Available records start

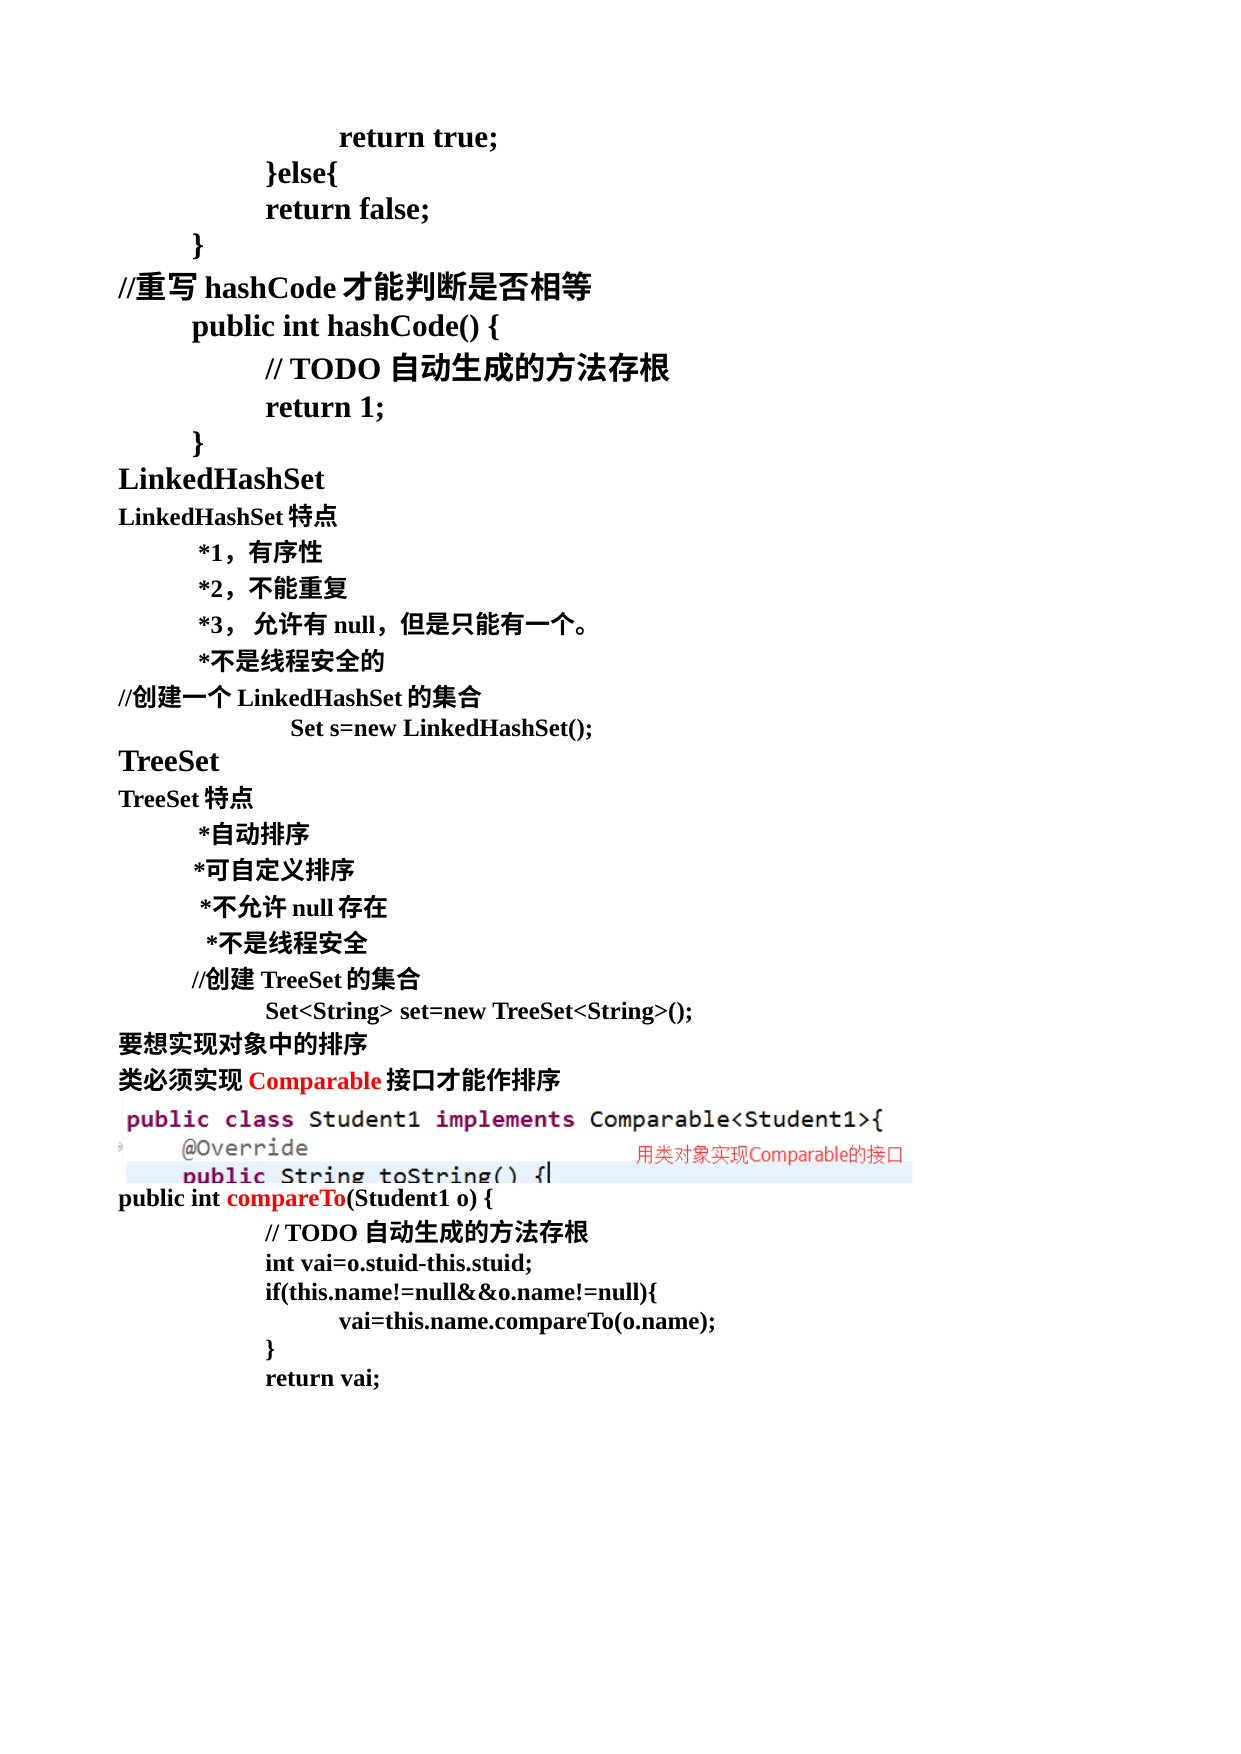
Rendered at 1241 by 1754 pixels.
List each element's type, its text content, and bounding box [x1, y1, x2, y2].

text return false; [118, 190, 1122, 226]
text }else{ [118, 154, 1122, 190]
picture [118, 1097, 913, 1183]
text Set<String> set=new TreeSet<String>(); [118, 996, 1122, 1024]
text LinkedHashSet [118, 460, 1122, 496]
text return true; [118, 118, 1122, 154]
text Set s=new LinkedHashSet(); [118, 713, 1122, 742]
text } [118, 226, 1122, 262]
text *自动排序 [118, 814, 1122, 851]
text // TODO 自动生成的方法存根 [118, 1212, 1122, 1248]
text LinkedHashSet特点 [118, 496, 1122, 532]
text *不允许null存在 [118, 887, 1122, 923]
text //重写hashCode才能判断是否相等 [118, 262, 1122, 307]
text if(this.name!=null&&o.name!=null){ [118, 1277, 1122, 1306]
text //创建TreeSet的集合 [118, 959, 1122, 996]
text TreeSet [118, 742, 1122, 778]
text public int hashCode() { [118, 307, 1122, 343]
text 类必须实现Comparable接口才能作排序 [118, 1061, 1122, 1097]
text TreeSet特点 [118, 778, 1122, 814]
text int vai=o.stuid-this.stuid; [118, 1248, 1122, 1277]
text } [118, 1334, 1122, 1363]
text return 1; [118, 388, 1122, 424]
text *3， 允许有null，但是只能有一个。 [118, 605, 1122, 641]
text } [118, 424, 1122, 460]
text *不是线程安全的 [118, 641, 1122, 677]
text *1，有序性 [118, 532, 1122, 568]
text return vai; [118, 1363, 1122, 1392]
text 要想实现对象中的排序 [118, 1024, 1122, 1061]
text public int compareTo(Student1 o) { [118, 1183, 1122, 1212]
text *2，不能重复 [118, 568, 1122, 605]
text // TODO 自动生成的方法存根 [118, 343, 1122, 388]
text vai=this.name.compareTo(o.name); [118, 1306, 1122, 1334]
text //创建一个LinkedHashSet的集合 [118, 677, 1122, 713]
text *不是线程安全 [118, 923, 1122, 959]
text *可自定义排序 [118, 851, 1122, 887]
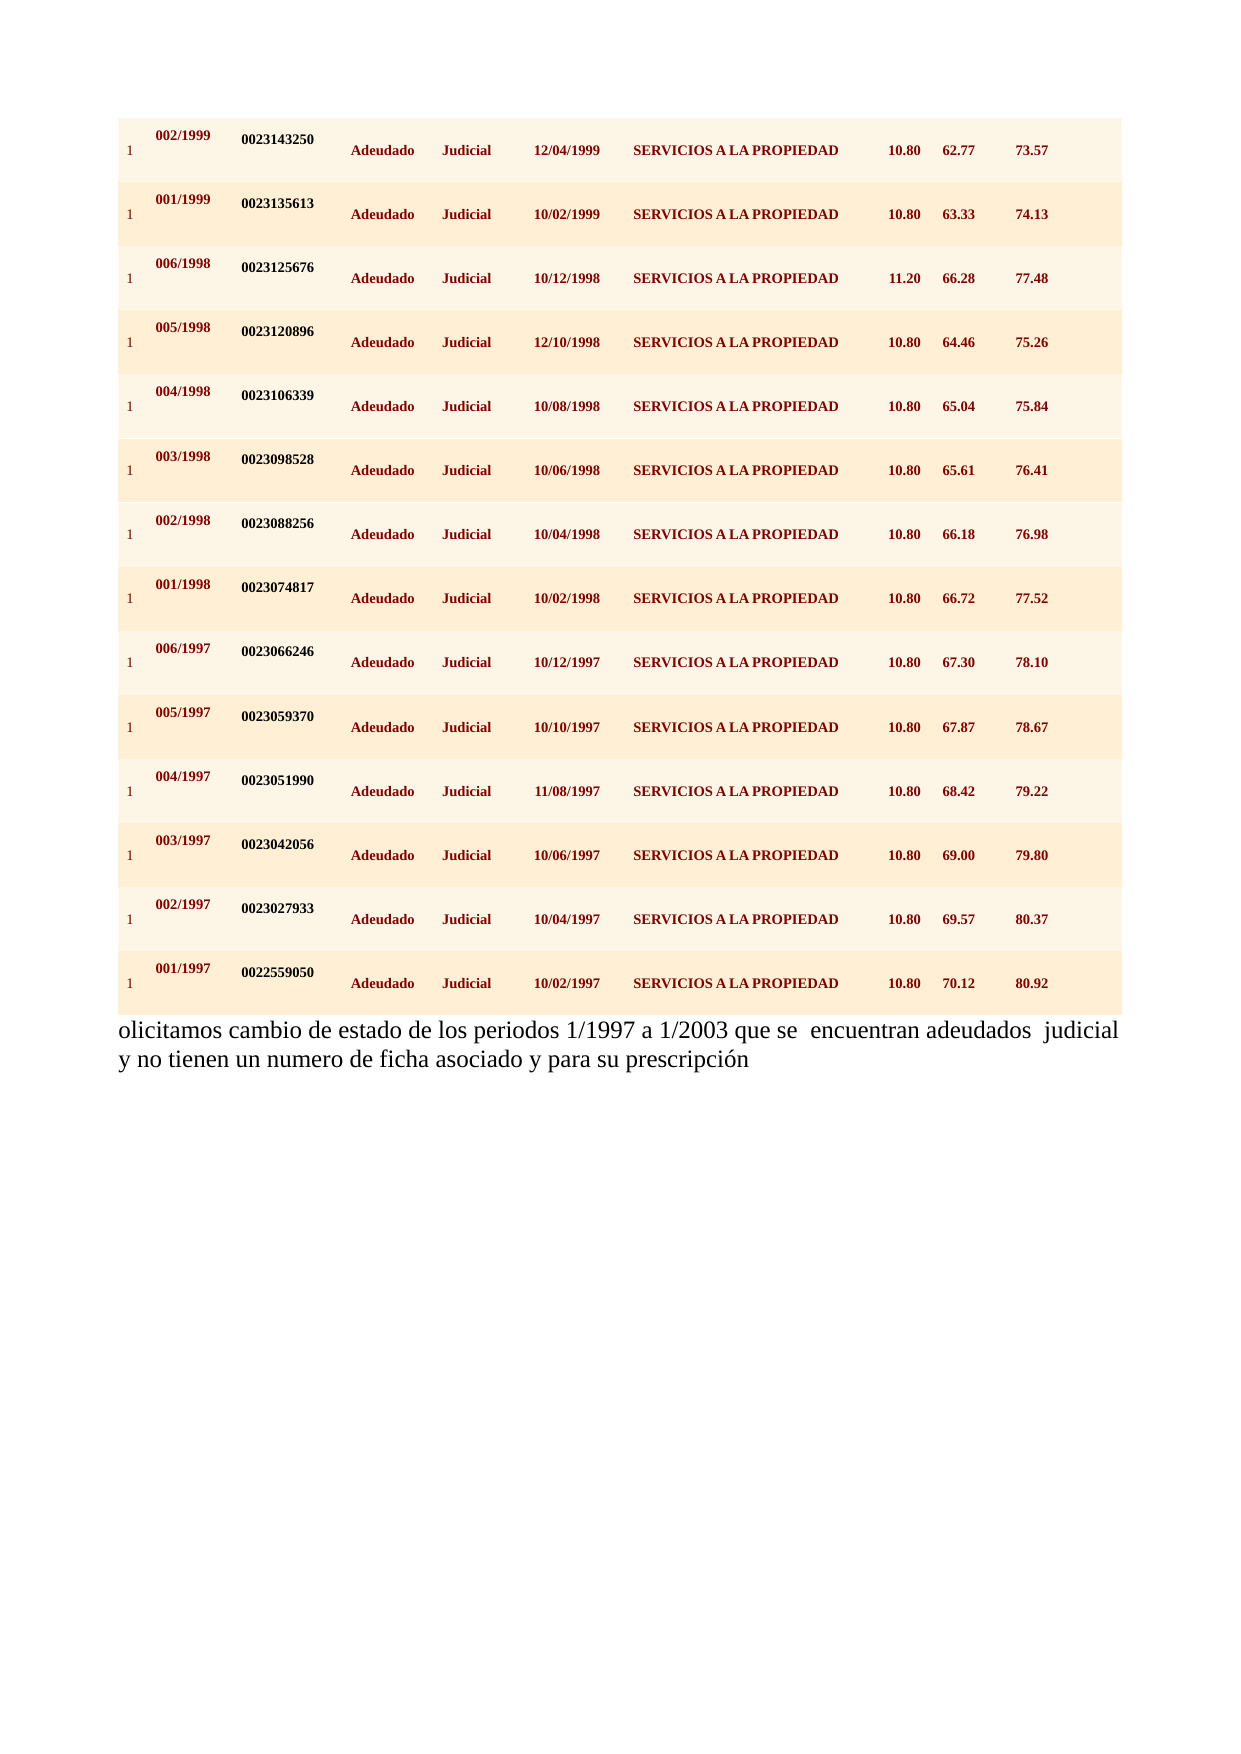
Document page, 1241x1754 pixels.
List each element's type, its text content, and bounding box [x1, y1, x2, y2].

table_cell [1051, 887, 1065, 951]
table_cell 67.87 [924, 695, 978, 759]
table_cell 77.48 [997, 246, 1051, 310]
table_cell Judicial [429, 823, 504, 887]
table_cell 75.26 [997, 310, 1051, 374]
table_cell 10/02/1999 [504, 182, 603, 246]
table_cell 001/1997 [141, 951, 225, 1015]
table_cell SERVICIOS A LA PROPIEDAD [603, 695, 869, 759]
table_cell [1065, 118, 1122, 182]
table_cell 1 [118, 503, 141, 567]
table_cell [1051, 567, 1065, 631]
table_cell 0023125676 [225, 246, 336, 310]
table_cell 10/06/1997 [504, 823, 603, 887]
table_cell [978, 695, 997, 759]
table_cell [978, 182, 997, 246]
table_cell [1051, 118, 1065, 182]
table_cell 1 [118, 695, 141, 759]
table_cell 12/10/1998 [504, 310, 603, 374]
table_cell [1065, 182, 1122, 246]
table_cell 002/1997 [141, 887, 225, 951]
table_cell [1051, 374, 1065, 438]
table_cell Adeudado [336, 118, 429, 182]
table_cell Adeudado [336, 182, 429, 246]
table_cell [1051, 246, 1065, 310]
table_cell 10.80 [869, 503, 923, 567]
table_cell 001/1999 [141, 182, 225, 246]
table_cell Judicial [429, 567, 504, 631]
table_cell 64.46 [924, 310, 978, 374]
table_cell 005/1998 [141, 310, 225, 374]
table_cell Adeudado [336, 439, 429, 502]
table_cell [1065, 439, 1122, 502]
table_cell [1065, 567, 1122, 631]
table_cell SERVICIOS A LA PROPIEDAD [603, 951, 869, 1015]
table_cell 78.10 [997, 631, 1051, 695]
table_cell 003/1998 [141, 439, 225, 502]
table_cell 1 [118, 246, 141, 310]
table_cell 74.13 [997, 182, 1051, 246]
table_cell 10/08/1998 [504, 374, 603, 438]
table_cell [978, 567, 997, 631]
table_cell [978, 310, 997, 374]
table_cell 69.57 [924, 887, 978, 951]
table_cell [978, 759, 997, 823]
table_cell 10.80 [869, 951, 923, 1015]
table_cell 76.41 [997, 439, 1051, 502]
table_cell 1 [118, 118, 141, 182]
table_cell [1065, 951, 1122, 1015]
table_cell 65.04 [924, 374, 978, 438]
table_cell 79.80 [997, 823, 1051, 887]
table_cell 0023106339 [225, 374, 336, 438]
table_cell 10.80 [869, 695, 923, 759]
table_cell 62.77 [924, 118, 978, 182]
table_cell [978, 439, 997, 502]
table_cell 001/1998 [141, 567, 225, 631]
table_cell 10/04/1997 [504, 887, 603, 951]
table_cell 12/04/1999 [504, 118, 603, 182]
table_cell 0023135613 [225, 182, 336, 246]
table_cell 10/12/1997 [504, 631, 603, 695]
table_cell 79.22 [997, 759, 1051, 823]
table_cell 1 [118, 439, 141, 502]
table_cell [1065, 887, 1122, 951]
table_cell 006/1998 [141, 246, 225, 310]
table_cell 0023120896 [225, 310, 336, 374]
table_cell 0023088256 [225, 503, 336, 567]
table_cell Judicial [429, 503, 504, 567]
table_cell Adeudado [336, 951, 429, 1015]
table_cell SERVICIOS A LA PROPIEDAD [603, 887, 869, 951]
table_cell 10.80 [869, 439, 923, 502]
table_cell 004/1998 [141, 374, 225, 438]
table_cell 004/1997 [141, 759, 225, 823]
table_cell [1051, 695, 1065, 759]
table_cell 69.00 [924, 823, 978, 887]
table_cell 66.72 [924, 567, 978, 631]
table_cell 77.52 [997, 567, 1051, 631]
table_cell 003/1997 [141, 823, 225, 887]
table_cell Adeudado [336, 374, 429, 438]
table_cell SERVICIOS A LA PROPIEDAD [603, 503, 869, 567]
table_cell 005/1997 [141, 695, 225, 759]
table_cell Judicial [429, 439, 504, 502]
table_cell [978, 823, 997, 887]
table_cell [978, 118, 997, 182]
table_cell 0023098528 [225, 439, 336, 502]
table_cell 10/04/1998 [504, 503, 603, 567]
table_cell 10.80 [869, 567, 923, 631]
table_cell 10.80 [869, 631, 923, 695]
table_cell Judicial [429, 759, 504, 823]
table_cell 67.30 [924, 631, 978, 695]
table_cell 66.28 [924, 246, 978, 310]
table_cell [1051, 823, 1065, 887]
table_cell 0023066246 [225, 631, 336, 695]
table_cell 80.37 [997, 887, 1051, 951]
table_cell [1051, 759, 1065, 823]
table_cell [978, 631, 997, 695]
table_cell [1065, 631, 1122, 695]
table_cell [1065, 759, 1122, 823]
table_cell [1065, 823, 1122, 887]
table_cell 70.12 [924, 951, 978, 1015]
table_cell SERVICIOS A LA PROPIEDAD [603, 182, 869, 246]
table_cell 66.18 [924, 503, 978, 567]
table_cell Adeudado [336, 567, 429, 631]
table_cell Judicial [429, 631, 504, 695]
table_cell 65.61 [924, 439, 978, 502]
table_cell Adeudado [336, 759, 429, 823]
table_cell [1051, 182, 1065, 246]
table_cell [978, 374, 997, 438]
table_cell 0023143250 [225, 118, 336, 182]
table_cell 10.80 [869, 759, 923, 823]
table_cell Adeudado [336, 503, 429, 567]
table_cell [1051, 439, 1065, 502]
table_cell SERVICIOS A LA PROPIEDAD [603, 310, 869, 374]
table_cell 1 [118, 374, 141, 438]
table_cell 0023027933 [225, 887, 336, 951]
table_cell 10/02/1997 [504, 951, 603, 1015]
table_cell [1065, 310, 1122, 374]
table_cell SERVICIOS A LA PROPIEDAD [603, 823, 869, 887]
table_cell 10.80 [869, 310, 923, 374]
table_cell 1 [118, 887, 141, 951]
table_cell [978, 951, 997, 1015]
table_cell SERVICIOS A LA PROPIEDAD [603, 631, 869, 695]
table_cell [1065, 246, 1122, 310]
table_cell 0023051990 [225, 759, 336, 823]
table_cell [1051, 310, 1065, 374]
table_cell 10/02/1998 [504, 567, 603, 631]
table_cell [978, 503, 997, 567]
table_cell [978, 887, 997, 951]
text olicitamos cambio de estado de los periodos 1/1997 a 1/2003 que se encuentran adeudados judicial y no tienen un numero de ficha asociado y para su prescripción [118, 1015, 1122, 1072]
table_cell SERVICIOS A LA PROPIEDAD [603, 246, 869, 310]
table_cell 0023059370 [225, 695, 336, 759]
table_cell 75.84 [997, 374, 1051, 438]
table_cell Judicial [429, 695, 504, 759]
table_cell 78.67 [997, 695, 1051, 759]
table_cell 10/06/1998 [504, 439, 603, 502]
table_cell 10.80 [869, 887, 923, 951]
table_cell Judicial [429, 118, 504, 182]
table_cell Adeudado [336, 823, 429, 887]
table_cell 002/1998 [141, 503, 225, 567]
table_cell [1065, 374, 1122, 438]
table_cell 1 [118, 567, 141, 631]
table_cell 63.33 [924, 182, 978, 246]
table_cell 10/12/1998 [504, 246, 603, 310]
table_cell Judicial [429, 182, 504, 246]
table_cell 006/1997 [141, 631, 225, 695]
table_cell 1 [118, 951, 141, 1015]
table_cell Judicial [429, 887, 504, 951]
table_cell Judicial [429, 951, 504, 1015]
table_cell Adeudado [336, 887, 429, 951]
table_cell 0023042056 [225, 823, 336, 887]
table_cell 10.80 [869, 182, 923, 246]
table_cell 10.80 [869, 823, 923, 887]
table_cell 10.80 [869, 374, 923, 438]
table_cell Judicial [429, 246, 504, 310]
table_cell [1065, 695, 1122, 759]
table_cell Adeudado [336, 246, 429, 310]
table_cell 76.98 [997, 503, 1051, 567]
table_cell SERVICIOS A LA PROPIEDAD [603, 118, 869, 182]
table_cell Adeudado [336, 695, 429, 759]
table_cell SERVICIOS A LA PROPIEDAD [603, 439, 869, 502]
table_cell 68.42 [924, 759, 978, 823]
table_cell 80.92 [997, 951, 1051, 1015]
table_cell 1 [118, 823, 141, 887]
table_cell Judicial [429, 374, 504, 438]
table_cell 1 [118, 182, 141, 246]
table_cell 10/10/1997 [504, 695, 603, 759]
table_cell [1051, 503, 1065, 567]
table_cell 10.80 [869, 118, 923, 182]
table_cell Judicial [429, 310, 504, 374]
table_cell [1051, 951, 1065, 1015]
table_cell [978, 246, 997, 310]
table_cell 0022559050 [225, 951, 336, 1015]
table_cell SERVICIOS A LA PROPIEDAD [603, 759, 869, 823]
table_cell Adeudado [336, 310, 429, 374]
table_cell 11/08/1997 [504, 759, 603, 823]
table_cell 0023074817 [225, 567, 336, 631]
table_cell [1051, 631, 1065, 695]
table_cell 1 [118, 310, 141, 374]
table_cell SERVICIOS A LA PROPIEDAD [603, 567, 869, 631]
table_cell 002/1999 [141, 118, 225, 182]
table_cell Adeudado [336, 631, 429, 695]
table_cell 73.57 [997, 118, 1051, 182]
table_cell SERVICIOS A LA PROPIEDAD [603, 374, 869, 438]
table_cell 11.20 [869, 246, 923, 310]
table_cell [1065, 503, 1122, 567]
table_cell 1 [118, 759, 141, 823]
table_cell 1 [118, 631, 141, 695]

Available records end

* [Task instructions] Copy the lines of the records above verbatim, starting at the line that contains "table_cell [1051, 887, 1065, 951]" and ending at the line that contains "table_cell SERVICIOS A LA PROPIEDAD [603, 695, 869, 759]", both included.

* [Solution to this problem]
table_cell [1051, 887, 1065, 951]
table_cell 67.87 [924, 695, 978, 759]
table_cell 77.48 [997, 246, 1051, 310]
table_cell Judicial [429, 823, 504, 887]
table_cell 75.26 [997, 310, 1051, 374]
table_cell 10/02/1999 [504, 182, 603, 246]
table_cell 001/1997 [141, 951, 225, 1015]
table_cell SERVICIOS A LA PROPIEDAD [603, 695, 869, 759]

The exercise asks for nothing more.